**Requirement**
Reproduce everything in the operator composition lesson from "Real-world applications often" down to "Why Compose Operators?", word for word.

**Text provided**
Real-world applications often require multiple operators working together. This lesson covers operator composition patterns, dependency management, coordination strategies, and how to build operators that work well with others.

Theory: Operator Composition

Operator composition enables complex applications by combining multiple operators.

Why Compose Operators?

Separation of Concerns:

  • Each operator has focused responsibility
  • Database operator manages databases
  • Backup operator manages backups
  • Clear boundaries

Reusability:

  • Operators can be reused
  • Backup operator works with any database
  • Compose as needed
  • Build complex systems from simple parts

Modularity:

  • Independent development
  • Independent testing
  • Independent deployment
  • Easier maintenance

Composition Patterns

Independent Operators:

  • No dependencies
  • Work independently
  • Simple coordination
  • Easy to reason about

Dependent Operators:

  • One depends on another
  • Requires coordination
  • Order matters
  • More complex

Composite Operators:

  • Multiple operators in one
  • Coordinated internally
  • Single deployment
  • Tighter coupling

Coordination Mechanisms

Resource References:

  • Operators reference each other’s resources
  • Explicit dependencies
  • Clear relationships
  • Easy to understand

Status Conditions:

  • Operators communicate via status
  • Check conditions before acting
  • Event-driven coordination
  • Loose coupling

Events:

  • Emit Kubernetes events
  • Other operators can watch
  • Asynchronous coordination
  • Decoupled

Understanding composition helps you build complex systems from simple operators.

**Recorded data**
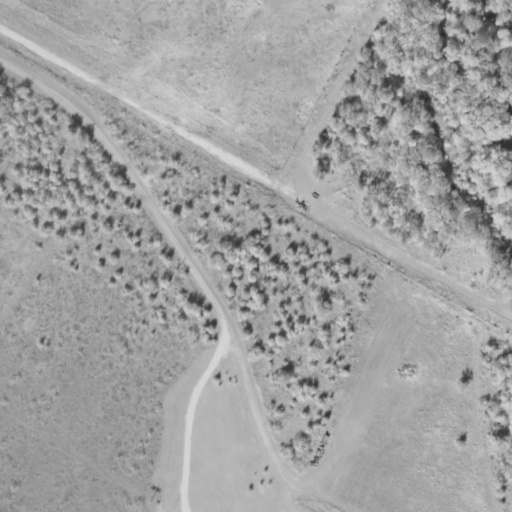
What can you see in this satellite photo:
road: (197, 265)
road: (189, 413)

**Answer to the problem**
Real-world applications often require multiple operators working together. This lesson covers operator composition patterns, dependency management, coordination strategies, and how to build operators that work well with others.

Theory: Operator Composition

Operator composition enables complex applications by combining multiple operators.

Why Compose Operators?